Workers had to dial a 9 to get an outside line and a 1 to make a long distance call on the state phone system, the employee said. If an employee didn’t push the 1 button firmly enough, it could stutter and accidentally trigger a 911 call, the employee said.
That workers couldn’t call 911 from their desks is disturbing, said Robert Choromanski, executive director of the Kansas Organization of State Employees.
“I wonder how many critical minutes, or seconds, elapsed before emergency services could be contacted,” he said. “Thankfully, people have cell phones, but they shouldn’t have to use their personal phone to call in an emergency. They should be able to use their state phones.”
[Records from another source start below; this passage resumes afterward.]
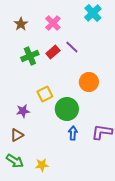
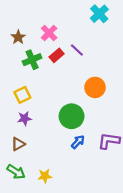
pink cross: (53, 23) -> (49, 33), moved
brown star: (21, 24) -> (18, 37), moved
yellow square: (45, 94) -> (22, 95), moved
blue arrow: (73, 133) -> (78, 142), turned 40

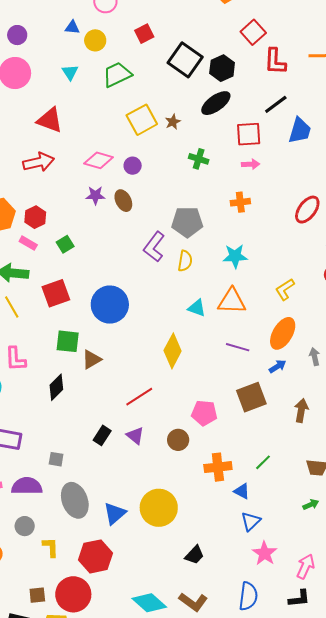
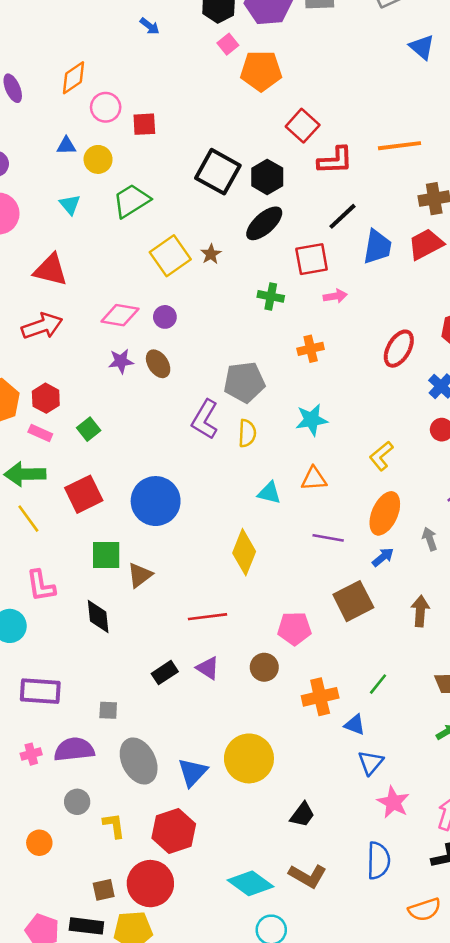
red square: (144, 34) -> (144, 124), moved, turned 30
red L-shape: (275, 61) -> (335, 160), turned -88
green cross: (199, 159) -> (271, 296), moved
pink arrow: (251, 164) -> (335, 296), moved
orange triangle: (232, 301) -> (314, 479), size x0.7
black diamond: (56, 387) -> (98, 616), turned -44
red line: (139, 397) -> (207, 617), turned 32
black rectangle: (102, 435) -> (165, 673), turned 30

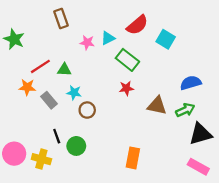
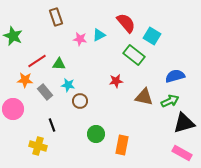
red semicircle: (137, 25) -> (126, 23), turned -90
green rectangle: (127, 60) -> (134, 55), moved
green circle: (76, 146) -> (96, 134), moved
pink circle: (14, 154) -> (13, 109), moved

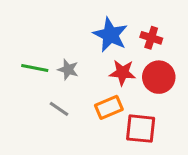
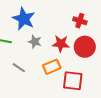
blue star: (110, 35) -> (24, 19), moved
gray star: (68, 70) -> (35, 42), moved

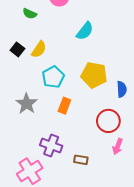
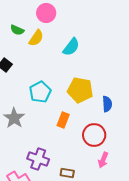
yellow semicircle: (39, 49) -> (36, 38), moved
orange rectangle: (64, 106) -> (63, 120), moved

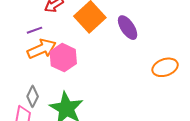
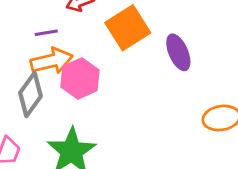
gray diamond: (33, 96) -> (30, 94), moved, size x1.4

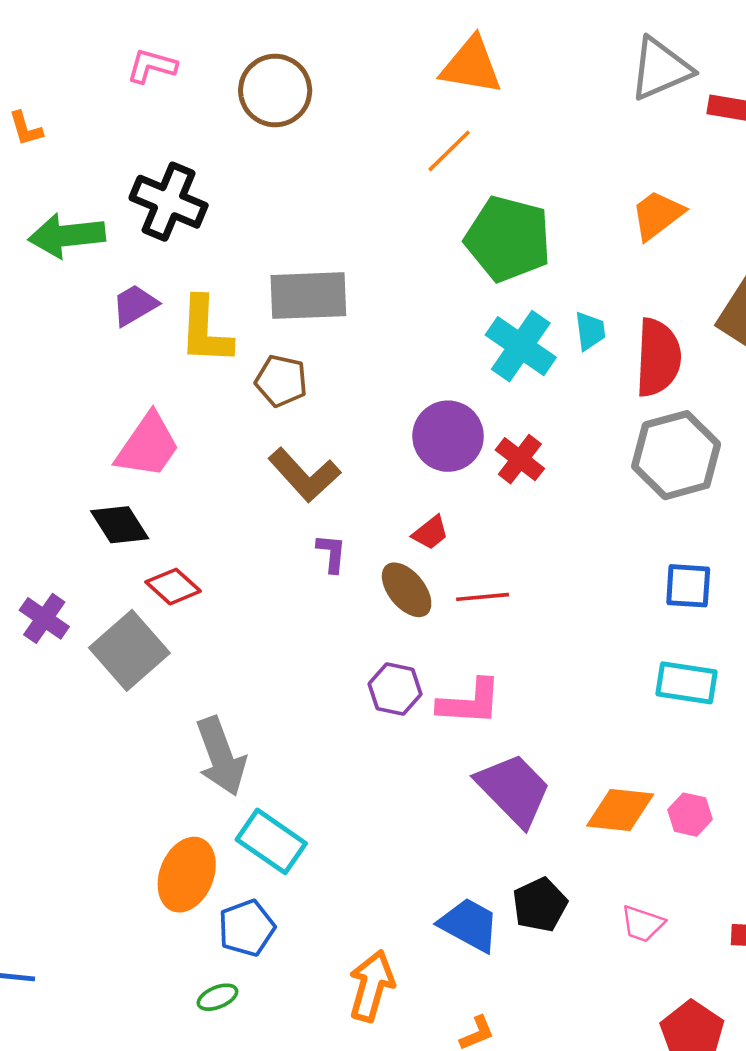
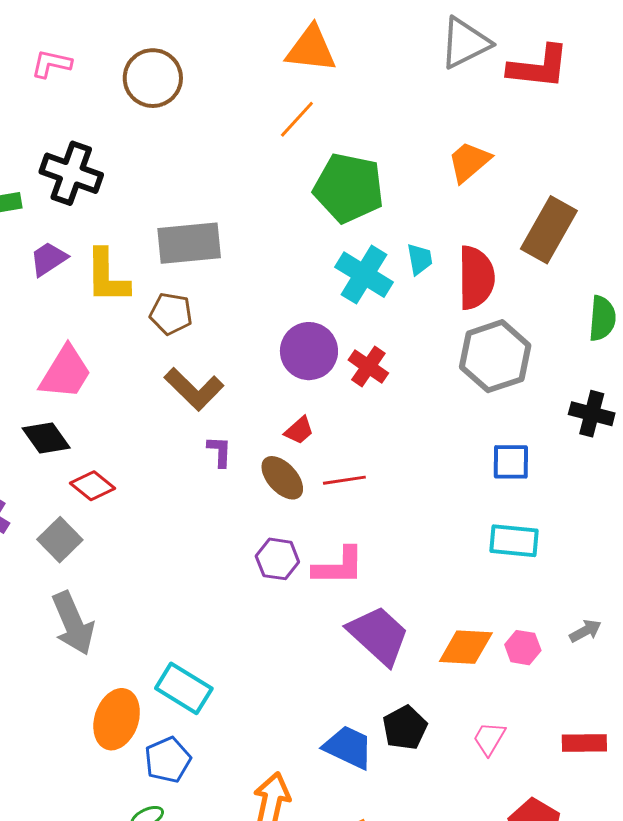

Rachel Whitten, a spokeswoman for Brownback and the Department of Revenue, confirmed Tuesday that employees have complained to the agency about their inability to dial 911 and that the matter is under investigation.
Whitten said Secretary Williams visited the Wichita office Monday and made a test call to 911, which went through.
“We’re trying to figure out exactly what happened during the (shooting) incident,” Whitten said.
She said that’s part of a larger investigation into the security of state offices.
Whitten also confirmed that the governor met with Holloway and his family in the hospital for about an hour on Thursday, two days after the shooting.
Whitten, who accompanied Brownback and Williams on the visit, would not give details on what they talked about, saying it was a private conversation.
“The governor was expressing (to Holloway) his continued support for his recovery,” Whitten said.
Rick Wirths, 51, a Wichita excavation contractor who was facing asset seizure over nearly $400,000 in unpaid taxes, has been charged with attempted murder and is being held on $500,000 bail.